People queue in front of Silicon Valley Bank’s headquarters to withdraw their funds on March 13, 2023 in Santa Clara, California.
Liu Guanguan | China news service | Getty Images
The Securities and Exchange Commission and the Department of Justice are investigating how Silicon Valley Bank became the second largest banking collapse in US history, the Wall Street Journal reported on Tuesday.
The probes, which are separate and in a preliminary phase, include examining stock sales made by SVB executives before the collapse of the tech-focused bank, the Journal reported, citing people familiar with the matter.
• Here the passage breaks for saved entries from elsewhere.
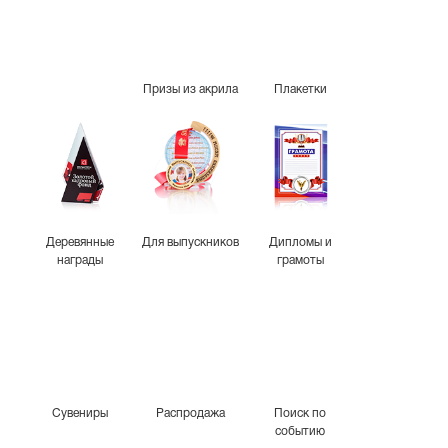
Призы из акрила
Плакетки
Деревянные
Для выпускников
Дипломы и
награды
грамоты
Сувениры
Распродажа
Поиск по
событию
The demise of Silicon Valley Bank, as well as crypto-focused Signature Bank, in recent days prompted extraordinary bailouts from regulators and caused a financial shock that rattled markets, particularly regional bank stocks. In addition to safeguarding deposits at SVB and Signature Bank, federal regulators also announced an additional funding facility for troubled banks.
The SEC and the Justice Department did not immediately respond to CNBC’s request for comment.
SVB CFO Daniel Beck sold 2,000 shares of SVB Financial on Feb. 27, the same day that CEO Gregory Becker exercised options on 12,451 shares and sold them, regulatory filings show. The sales were made under pre-planned insider trading arrangements known as 10b5-1 plans. The WSJ said Beck and Becker did not respond to calls for comment.
CNBC reported Monday that regulators may make a second attempt to sell the failed SVB after the weekend’s auction ended in naught.